Pengguna dapat mengisi daya saat baterai terpasang di motor atau ketika baterai dilepas.
Konsep ini menjadi nilai jual utama NEO’s karena menyesuaikan pola pemakaian komuter, yakni cas malam di rumah lalu digunakan kembali pada siang hari.
Soal jarak tempuh, NEO’s memiliki angka yang berbeda tergantung skenario uji. Di Eropa, Yamaha mengklaim versi baterai tunggal mampu menempuh sekitar 37 kilometer.
Untuk versi Dual Battery, Yamaha menyebut jarak tempuh dapat mencapai 42 mil dalam pengujian WMTC Class 1 pada mode standar.

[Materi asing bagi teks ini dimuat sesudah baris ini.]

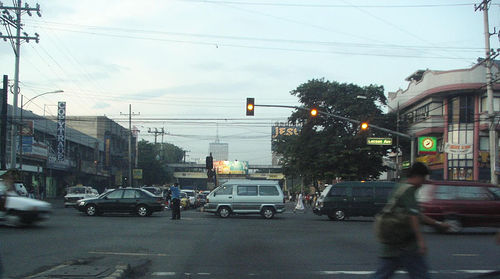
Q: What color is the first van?
A: Silver.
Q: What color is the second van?
A: Black.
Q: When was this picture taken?
A: During the day.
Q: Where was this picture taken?
A: A busy city street.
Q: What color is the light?
A: Yellow.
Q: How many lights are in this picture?
A: Three.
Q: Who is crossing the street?
A: A man.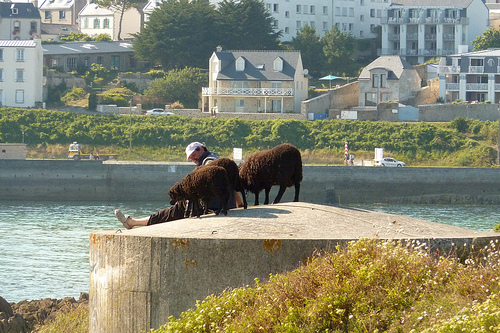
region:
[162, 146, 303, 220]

Sementara untuk kondisi uji tertentu yang pernah disebut di Indonesia, jarak tempuh bisa lebih tinggi, yakni sampai sekitar 72 kilometer, dengan catatan penggunaan konstan pada kecepatan rendah dan bobot pengendara tertentu.
Karakter NEO’s memang dibuat untuk kebutuhan kota.

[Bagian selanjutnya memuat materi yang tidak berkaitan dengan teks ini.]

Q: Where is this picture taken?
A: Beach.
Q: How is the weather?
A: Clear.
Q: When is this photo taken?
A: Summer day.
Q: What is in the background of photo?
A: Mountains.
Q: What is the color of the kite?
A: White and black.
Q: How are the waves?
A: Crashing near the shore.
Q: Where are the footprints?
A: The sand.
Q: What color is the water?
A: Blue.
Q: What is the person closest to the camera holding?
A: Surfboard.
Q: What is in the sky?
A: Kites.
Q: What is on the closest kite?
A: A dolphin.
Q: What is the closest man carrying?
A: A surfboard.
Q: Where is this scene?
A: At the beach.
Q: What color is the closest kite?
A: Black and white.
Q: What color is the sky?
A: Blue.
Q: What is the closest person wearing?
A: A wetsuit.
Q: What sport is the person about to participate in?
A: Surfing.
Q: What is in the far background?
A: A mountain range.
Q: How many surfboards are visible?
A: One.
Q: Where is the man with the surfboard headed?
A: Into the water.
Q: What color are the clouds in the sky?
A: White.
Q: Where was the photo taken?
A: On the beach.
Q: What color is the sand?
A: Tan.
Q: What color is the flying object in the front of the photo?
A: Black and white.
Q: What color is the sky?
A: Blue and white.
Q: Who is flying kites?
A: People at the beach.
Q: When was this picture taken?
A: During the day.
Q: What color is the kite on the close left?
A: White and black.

Secara performa, tenaga motor listriknya berada di kisaran 2,3 kW, namun Yamaha menonjolkan respons torsi awal yang besar.
Dalam data uji yang beredar, torsinya disebut mencapai 138,3 Nm, sehingga tarikan awal lebih terasa saat stop-and-go di lalu lintas padat.
Ini sesuai dengan tipikal skuter listrik yang unggul pada akselerasi awal, bukan pada kecepatan puncak.
Di sisi pengisian daya, NEO’s masih mengandalkan pola pengisian rumah.
Waktu cas penuh berada di kisaran 8–9 jam, sehingga skema penggunaan paling masuk akal adalah mengisi daya pada malam hari.
Pola ini juga cocok untuk pemilik rumah atau pengguna yang memiliki akses listrik stabil di tempat tinggal maupun tempat kerja.
Langkah Yamaha menghadirkan NEO’s untuk uji lapangan menunjukkan pendekatan yang realistis.
Yamaha tidak sekadar merilis produk listrik, tetapi juga menguji pola penggunaan, termasuk untuk kebutuhan operasional seperti pengantaran dan mobilitas intensif di kota.
NEO’s pada akhirnya menjadi gambaran arah inovasi Yamaha: motor listrik yang tidak rumit, fokus pada kebutuhan harian, dan mempermudah pengguna lewat baterai portabel.
Jika suatu saat dipasarkan luas di Indonesia, Yamaha NEO’s berpotensi mengisi ceruk skuter listrik komuter yang mengutamakan kemudahan pengisian daya dan fleksibilitas pemakaian.
Namun untuk saat ini, posisi NEO’s di Indonesia masih jelas sebagai produk yang diuji, sekaligus menjadi bagian dari upaya Yamaha mematangkan teknologi dan ekosistem motor listriknya.